⟨

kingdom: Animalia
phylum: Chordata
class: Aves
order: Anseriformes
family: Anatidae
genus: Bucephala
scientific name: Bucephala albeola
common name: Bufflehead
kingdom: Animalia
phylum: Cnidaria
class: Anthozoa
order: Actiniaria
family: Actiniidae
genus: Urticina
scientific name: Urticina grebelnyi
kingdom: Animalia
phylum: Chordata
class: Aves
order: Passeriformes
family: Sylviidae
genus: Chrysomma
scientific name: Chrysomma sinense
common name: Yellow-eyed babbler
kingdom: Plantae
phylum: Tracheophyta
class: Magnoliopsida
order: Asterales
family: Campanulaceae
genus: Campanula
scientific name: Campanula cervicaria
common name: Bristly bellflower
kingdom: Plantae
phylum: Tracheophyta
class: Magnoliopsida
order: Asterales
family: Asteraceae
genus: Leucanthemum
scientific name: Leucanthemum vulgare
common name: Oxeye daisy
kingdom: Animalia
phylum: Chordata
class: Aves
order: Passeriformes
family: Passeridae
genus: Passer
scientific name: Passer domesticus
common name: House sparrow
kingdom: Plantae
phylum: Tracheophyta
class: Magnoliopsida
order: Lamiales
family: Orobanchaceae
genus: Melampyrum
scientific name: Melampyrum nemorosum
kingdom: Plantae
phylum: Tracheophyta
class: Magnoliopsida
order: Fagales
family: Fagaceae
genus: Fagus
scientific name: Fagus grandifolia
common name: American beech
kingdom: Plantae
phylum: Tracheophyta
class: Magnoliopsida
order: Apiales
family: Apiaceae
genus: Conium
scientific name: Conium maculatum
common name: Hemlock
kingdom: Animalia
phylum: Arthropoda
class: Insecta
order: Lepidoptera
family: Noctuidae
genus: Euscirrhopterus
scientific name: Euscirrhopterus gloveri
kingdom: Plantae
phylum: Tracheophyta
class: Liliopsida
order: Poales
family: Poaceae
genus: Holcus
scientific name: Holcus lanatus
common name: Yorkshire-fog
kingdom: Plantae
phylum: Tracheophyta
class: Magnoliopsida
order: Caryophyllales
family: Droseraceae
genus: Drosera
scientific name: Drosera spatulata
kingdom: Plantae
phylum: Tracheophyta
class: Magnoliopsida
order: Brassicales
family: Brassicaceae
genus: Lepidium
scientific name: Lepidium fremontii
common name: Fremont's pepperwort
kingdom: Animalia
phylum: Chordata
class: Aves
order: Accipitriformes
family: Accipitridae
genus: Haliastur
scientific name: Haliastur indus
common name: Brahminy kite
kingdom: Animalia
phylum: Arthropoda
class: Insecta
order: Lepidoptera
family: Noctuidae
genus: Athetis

⟩

**Written exercise**
Rewrite every line of the records above as a JSON list of strings, with one string for each line and no blank lines.

**Solution to the problem**
[
  "kingdom: Animalia",
  "phylum: Chordata",
  "class: Aves",
  "order: Anseriformes",
  "family: Anatidae",
  "genus: Bucephala",
  "scientific name: Bucephala albeola",
  "common name: Bufflehead",
  "kingdom: Animalia",
  "phylum: Cnidaria",
  "class: Anthozoa",
  "order: Actiniaria",
  "family: Actiniidae",
  "genus: Urticina",
  "scientific name: Urticina grebelnyi",
  "kingdom: Animalia",
  "phylum: Chordata",
  "class: Aves",
  "order: Passeriformes",
  "family: Sylviidae",
  "genus: Chrysomma",
  "scientific name: Chrysomma sinense",
  "common name: Yellow-eyed babbler",
  "kingdom: Plantae",
  "phylum: Tracheophyta",
  "class: Magnoliopsida",
  "order: Asterales",
  "family: Campanulaceae",
  "genus: Campanula",
  "scientific name: Campanula cervicaria",
  "common name: Bristly bellflower",
  "kingdom: Plantae",
  "phylum: Tracheophyta",
  "class: Magnoliopsida",
  "order: Asterales",
  "family: Asteraceae",
  "genus: Leucanthemum",
  "scientific name: Leucanthemum vulgare",
  "common name: Oxeye daisy",
  "kingdom: Animalia",
  "phylum: Chordata",
  "class: Aves",
  "order: Passeriformes",
  "family: Passeridae",
  "genus: Passer",
  "scientific name: Passer domesticus",
  "common name: House sparrow",
  "kingdom: Plantae",
  "phylum: Tracheophyta",
  "class: Magnoliopsida",
  "order: Lamiales",
  "family: Orobanchaceae",
  "genus: Melampyrum",
  "scientific name: Melampyrum nemorosum",
  "kingdom: Plantae",
  "phylum: Tracheophyta",
  "class: Magnoliopsida",
  "order: Fagales",
  "family: Fagaceae",
  "genus: Fagus",
  "scientific name: Fagus grandifolia",
  "common name: American beech",
  "kingdom: Plantae",
  "phylum: Tracheophyta",
  "class: Magnoliopsida",
  "order: Apiales",
  "family: Apiaceae",
  "genus: Conium",
  "scientific name: Conium maculatum",
  "common name: Hemlock",
  "kingdom: Animalia",
  "phylum: Arthropoda",
  "class: Insecta",
  "order: Lepidoptera",
  "family: Noctuidae",
  "genus: Euscirrhopterus",
  "scientific name: Euscirrhopterus gloveri",
  "kingdom: Plantae",
  "phylum: Tracheophyta",
  "class: Liliopsida",
  "order: Poales",
  "family: Poaceae",
  "genus: Holcus",
  "scientific name: Holcus lanatus",
  "common name: Yorkshire-fog",
  "kingdom: Plantae",
  "phylum: Tracheophyta",
  "class: Magnoliopsida",
  "order: Caryophyllales",
  "family: Droseraceae",
  "genus: Drosera",
  "scientific name: Drosera spatulata",
  "kingdom: Plantae",
  "phylum: Tracheophyta",
  "class: Magnoliopsida",
  "order: Brassicales",
  "family: Brassicaceae",
  "genus: Lepidium",
  "scientific name: Lepidium fremontii",
  "common name: Fremont's pepperwort",
  "kingdom: Animalia",
  "phylum: Chordata",
  "class: Aves",
  "order: Accipitriformes",
  "family: Accipitridae",
  "genus: Haliastur",
  "scientific name: Haliastur indus",
  "common name: Brahminy kite",
  "kingdom: Animalia",
  "phylum: Arthropoda",
  "class: Insecta",
  "order: Lepidoptera",
  "family: Noctuidae",
  "genus: Athetis"
]